» **INSTRUCTIONS FOR THE TASK**
Can you print every line of text from each item below, word for word, without changing anything?

Start of SUPPLIED DATA

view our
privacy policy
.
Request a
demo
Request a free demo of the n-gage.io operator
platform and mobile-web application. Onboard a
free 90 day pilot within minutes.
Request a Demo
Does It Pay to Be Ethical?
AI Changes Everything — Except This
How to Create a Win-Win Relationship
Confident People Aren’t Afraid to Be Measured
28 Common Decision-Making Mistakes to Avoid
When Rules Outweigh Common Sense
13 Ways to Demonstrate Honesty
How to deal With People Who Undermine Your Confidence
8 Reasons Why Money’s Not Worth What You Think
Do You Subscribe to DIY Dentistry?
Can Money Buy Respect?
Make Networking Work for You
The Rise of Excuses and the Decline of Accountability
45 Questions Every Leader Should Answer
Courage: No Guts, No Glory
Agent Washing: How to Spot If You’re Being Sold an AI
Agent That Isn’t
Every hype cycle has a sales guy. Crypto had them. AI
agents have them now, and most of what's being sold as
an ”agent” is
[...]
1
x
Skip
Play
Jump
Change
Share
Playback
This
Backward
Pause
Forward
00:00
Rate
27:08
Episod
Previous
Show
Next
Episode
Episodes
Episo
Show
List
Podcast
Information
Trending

End of SUPPLIED DATA

» **RESULT**
view our
privacy policy
.
Request a
demo
Request a free demo of the n-gage.io operator
platform and mobile-web application. Onboard a
free 90 day pilot within minutes.
Request a Demo
Does It Pay to Be Ethical?
AI Changes Everything — Except This
How to Create a Win-Win Relationship
Confident People Aren’t Afraid to Be Measured
28 Common Decision-Making Mistakes to Avoid
When Rules Outweigh Common Sense
13 Ways to Demonstrate Honesty
How to deal With People Who Undermine Your Confidence
8 Reasons Why Money’s Not Worth What You Think
Do You Subscribe to DIY Dentistry?
Can Money Buy Respect?
Make Networking Work for You
The Rise of Excuses and the Decline of Accountability
45 Questions Every Leader Should Answer
Courage: No Guts, No Glory
Agent Washing: How to Spot If You’re Being Sold an AI
Agent That Isn’t
Every hype cycle has a sales guy. Crypto had them. AI
agents have them now, and most of what's being sold as
an ”agent” is
[...]
1
x
Skip
Play
Jump
Change
Share
Playback
This
Backward
Pause
Forward
00:00
Rate
27:08
Episod
Previous
Show
Next
Episode
Episodes
Episo
Show
List
Podcast
Information
Trending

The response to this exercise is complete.